_The task_. Please keep the pictures out and write out exactly the lines from the first in the data below through the one containing "2: (74, 518, 1.10)", both included.
*** Data ***
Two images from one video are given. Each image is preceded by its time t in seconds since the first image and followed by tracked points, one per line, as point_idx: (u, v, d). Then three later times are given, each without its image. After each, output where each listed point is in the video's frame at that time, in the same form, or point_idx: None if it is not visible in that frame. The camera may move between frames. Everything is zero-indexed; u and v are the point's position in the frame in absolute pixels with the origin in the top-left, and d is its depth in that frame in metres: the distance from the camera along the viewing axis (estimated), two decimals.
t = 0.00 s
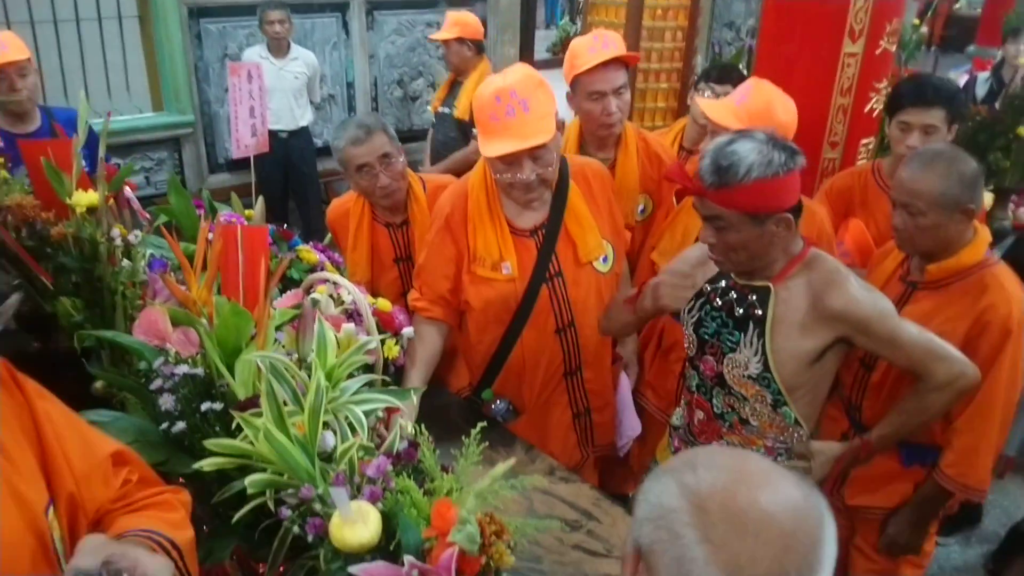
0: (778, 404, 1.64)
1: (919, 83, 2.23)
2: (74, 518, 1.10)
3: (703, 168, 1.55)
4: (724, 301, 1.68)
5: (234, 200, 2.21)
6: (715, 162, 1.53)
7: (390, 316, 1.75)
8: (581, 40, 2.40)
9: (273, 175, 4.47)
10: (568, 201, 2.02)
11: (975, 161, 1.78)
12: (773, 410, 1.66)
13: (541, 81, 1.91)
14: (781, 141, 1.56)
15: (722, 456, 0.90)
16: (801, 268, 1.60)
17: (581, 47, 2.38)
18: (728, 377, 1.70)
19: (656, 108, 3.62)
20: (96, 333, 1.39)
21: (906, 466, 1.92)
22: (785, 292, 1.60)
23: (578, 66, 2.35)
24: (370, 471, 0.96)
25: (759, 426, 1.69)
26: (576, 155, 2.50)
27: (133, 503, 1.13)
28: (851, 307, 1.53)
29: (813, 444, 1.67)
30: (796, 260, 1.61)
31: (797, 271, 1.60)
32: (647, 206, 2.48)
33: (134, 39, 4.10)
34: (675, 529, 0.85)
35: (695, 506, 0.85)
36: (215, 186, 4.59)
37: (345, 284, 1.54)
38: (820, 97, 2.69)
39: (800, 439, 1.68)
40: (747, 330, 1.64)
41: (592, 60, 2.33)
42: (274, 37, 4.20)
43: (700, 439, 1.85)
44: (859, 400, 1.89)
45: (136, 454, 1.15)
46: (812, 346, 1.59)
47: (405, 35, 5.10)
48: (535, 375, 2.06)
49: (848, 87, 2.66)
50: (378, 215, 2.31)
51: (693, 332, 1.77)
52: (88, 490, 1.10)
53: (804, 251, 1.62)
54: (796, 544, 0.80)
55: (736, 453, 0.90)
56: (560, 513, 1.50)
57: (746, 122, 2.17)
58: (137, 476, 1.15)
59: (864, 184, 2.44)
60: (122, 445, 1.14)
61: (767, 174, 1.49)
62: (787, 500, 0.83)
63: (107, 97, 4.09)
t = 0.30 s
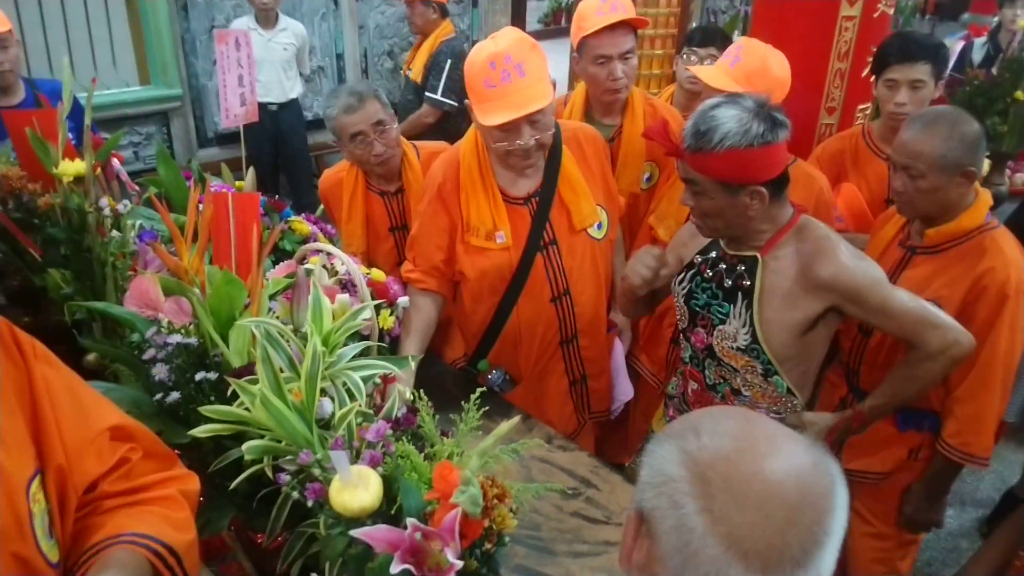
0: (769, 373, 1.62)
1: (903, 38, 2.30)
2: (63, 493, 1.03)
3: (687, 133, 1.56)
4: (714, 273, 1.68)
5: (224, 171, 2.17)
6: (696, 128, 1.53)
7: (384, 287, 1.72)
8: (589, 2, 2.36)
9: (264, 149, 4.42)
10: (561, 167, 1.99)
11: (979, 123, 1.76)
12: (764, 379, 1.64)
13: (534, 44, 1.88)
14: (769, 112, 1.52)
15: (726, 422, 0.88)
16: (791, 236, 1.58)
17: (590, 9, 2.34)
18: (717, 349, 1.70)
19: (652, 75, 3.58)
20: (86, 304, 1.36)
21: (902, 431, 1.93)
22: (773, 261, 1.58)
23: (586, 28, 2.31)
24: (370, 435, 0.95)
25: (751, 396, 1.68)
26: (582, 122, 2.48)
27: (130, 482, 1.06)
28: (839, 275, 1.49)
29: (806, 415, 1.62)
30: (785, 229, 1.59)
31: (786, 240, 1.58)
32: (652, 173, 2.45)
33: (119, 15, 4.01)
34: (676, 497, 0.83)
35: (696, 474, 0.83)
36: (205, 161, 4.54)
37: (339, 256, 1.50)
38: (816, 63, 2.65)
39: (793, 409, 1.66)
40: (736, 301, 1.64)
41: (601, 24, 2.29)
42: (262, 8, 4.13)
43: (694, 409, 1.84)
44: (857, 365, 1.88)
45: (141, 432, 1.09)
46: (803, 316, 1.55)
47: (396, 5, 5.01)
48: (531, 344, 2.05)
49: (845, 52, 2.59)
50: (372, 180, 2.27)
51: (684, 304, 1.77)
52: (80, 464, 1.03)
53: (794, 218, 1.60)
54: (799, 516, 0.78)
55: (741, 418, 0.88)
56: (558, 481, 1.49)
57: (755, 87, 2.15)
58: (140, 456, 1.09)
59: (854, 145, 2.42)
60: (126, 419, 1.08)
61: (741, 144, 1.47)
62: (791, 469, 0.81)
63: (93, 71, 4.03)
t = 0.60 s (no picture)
0: (773, 372, 1.63)
1: (901, 33, 2.30)
2: (63, 499, 1.01)
3: (693, 127, 1.57)
4: (720, 269, 1.68)
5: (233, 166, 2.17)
6: (702, 122, 1.54)
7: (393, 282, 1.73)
8: (598, 3, 2.33)
9: (271, 143, 4.43)
10: (567, 164, 2.00)
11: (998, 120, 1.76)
12: (768, 377, 1.65)
13: (547, 44, 1.88)
14: (776, 106, 1.51)
15: (745, 422, 0.88)
16: (796, 233, 1.58)
17: (602, 10, 2.31)
18: (722, 346, 1.70)
19: (660, 70, 3.59)
20: (98, 299, 1.36)
21: (911, 428, 1.93)
22: (777, 259, 1.58)
23: (602, 32, 2.28)
24: (384, 430, 0.96)
25: (755, 393, 1.69)
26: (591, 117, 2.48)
27: (131, 491, 1.04)
28: (843, 274, 1.48)
29: (809, 413, 1.64)
30: (791, 226, 1.59)
31: (791, 237, 1.58)
32: (662, 169, 2.46)
33: (126, 8, 4.01)
34: (694, 500, 0.84)
35: (715, 477, 0.83)
36: (212, 155, 4.54)
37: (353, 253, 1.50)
38: (825, 58, 2.63)
39: (798, 406, 1.66)
40: (741, 299, 1.64)
41: (621, 25, 2.28)
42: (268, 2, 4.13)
43: (700, 406, 1.85)
44: (866, 363, 1.88)
45: (144, 438, 1.06)
46: (807, 314, 1.55)
47: None
48: (538, 339, 2.05)
49: (854, 47, 2.58)
50: (377, 179, 2.28)
51: (691, 300, 1.77)
52: (80, 473, 1.01)
53: (800, 215, 1.60)
54: (817, 519, 0.79)
55: (760, 419, 0.88)
56: (566, 477, 1.50)
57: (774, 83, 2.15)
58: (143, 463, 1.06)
59: (860, 142, 2.42)
60: (128, 425, 1.05)
61: (743, 137, 1.48)
62: (810, 471, 0.81)
63: (100, 66, 4.03)
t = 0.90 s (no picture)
0: (772, 366, 1.62)
1: (893, 29, 2.31)
2: (38, 528, 0.97)
3: (692, 121, 1.57)
4: (719, 266, 1.68)
5: (231, 164, 2.17)
6: (701, 116, 1.54)
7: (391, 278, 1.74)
8: (586, 22, 2.29)
9: (270, 142, 4.43)
10: (564, 160, 2.01)
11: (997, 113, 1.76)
12: (767, 371, 1.64)
13: (548, 42, 1.88)
14: (774, 100, 1.53)
15: (740, 415, 0.88)
16: (794, 228, 1.59)
17: (591, 29, 2.28)
18: (720, 342, 1.70)
19: (657, 67, 3.60)
20: (97, 296, 1.37)
21: (911, 424, 1.93)
22: (775, 255, 1.59)
23: (595, 55, 2.27)
24: (382, 425, 0.96)
25: (755, 387, 1.69)
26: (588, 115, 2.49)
27: (110, 513, 1.00)
28: (841, 267, 1.50)
29: (809, 406, 1.64)
30: (789, 221, 1.59)
31: (789, 233, 1.59)
32: (661, 168, 2.48)
33: (124, 7, 4.02)
34: (688, 493, 0.84)
35: (708, 470, 0.84)
36: (211, 153, 4.54)
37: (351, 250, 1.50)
38: (823, 54, 2.64)
39: (797, 400, 1.66)
40: (740, 295, 1.64)
41: (613, 44, 2.26)
42: None
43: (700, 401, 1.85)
44: (863, 358, 1.89)
45: (123, 455, 1.02)
46: (807, 309, 1.56)
47: None
48: (537, 335, 2.06)
49: (851, 42, 2.59)
50: (368, 179, 2.28)
51: (689, 297, 1.77)
52: (52, 499, 0.97)
53: (797, 210, 1.60)
54: (811, 511, 0.79)
55: (754, 412, 0.88)
56: (566, 471, 1.50)
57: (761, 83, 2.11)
58: (124, 482, 1.02)
59: (856, 138, 2.42)
60: (103, 444, 1.00)
61: (744, 131, 1.48)
62: (804, 464, 0.82)
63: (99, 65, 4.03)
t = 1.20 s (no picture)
0: (767, 347, 1.62)
1: (887, 11, 2.29)
2: None
3: (686, 103, 1.55)
4: (715, 250, 1.67)
5: (224, 149, 2.16)
6: (695, 98, 1.52)
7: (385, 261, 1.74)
8: (575, 16, 2.27)
9: (264, 126, 4.40)
10: (558, 143, 2.00)
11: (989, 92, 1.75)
12: (762, 352, 1.64)
13: (545, 24, 1.86)
14: (770, 82, 1.51)
15: (728, 395, 0.88)
16: (790, 211, 1.58)
17: (580, 25, 2.26)
18: (715, 326, 1.70)
19: (653, 49, 3.58)
20: (89, 283, 1.36)
21: (907, 406, 1.93)
22: (772, 238, 1.58)
23: (585, 52, 2.26)
24: (373, 409, 0.97)
25: (750, 368, 1.68)
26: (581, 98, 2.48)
27: None
28: (839, 248, 1.50)
29: (805, 386, 1.64)
30: (785, 203, 1.59)
31: (785, 215, 1.58)
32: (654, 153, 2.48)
33: None
34: (673, 473, 0.84)
35: (694, 450, 0.83)
36: (205, 139, 4.52)
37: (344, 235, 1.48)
38: (819, 34, 2.61)
39: (792, 381, 1.66)
40: (737, 280, 1.63)
41: (602, 42, 2.25)
42: None
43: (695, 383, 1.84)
44: (858, 340, 1.90)
45: (103, 515, 0.89)
46: (804, 291, 1.56)
47: None
48: (531, 319, 2.05)
49: (848, 22, 2.55)
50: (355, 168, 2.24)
51: (684, 281, 1.76)
52: None
53: (792, 192, 1.60)
54: (796, 491, 0.79)
55: (743, 391, 0.88)
56: (561, 454, 1.51)
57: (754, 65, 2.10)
58: (100, 545, 0.89)
59: (851, 119, 2.41)
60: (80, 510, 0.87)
61: (739, 113, 1.47)
62: (791, 444, 0.82)
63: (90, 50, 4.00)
*** End of Data ***
_The answer_.
Two images from one video are given. Each image is preceded by its time t in seconds since the first image and followed by tracked points, one per line, as point_idx: (u, v, d). Then three later times are given, each without its image. After each, output where each listed point is in the video's frame at that time, in the same form, or point_idx: None if it is not visible in that frame. The camera may move between frames. Everything is zero-indexed; u and v are the point's position in the frame in absolute pixels with the origin in the top-left, and d is its depth in that frame in metres: the distance from the camera along the viewing axis (estimated), two decimals.
t = 0.00 s
0: (778, 404, 1.64)
1: (919, 83, 2.23)
2: (74, 518, 1.10)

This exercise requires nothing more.